Insediamento/colonia: comunità israeliane costruite nei Territori Palestinesi Occupati. Secondo il diritto internazionale (in particolare secondo la Quarta Convenzione di Ginevra, la Seconda Convenzione dell’Aja e numerose risoluzioni dell’ONU) tutti gli insediamenti israeliani nei Territori Palestinesi Occupati sono illegali. Generalmente vengono suddivisi in insediamenti “economici” (insediamenti molto grandi che sorgono in luoghi strategici soprattutto per il controllo delle risorse) e “ideologici” (di solito più piccoli e posti in luoghi periferici della Cisgiordania, creati da gruppi di coloni convinti che i territori palestinesi debbano essere annessi allo stato israeliano). Gli insediamenti e gli avamposti israeliani che sorgono nell’area delle South Hebron Hills sono da considerarsi del secondo tipo.
Avamposto: insediamento, ancora allo stato embrionale, di solito formato da qualche caravan e poche case, illegale sia secondo il diritto internazionale che secondo la legge israeliana.
Yesh Din: associazione israeliana attiva dal 2005 che fornisce assistenza legale ai palestinesi nei Territori Occupati. Si occupa anche di monitorare e seguire i casi che riguardano Forze di Difesa Israeliane, coloni sospettati di crimini contro i palestinesi, espansione di avamposti illegali e colonie, demolizione o evacuazione di villaggi palestinesi.

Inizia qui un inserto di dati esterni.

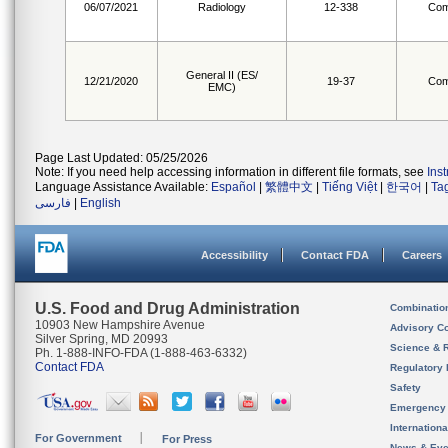
06/07/2021
Radiology
12-338
Com
General II (ES/
12/21/2020
19-37
Com
EMC)
Page Last Updated: 05/25/2026
Note: If you need help accessing information in different file formats, see
Ins
Language Assistance Available:
Español
|
繁體中文
|
Tiếng Việt
|
한국어
|
Ta
فارسی
|
English
Accessibility
Contact FDA
Careers
U.S. Food and Drug Administration
Combinatio
10903 New Hampshire Avenue
Advisory C
Silver Spring, MD 20993
Science & 
Ph. 1-888-INFO-FDA (1-888-463-6332)
Contact FDA
Regulatory 
Safety
Emergency
Internation
For Government
For Press
News & Eve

Ta’ayush: associazione nonviolenta fondata nell’anno 2000 che include cittadini israeliani e palestinesi. Segue molte comunità e villaggi nei Territori Palestinesi Occupati cercando di creare rete tra le altre associazioni e monitorando i soprusi a danno dei palestinesi da parte di forze dell’ordine israeliane e coloni. Partecipa e organizza manifestazioni di solidarietà vicine ai palestinesi in Cisgiordania. Collabora con Operazione Colomba dall’inizio della presenza ad At-Tuwani, anche partecipando ad accompagnamenti in zona.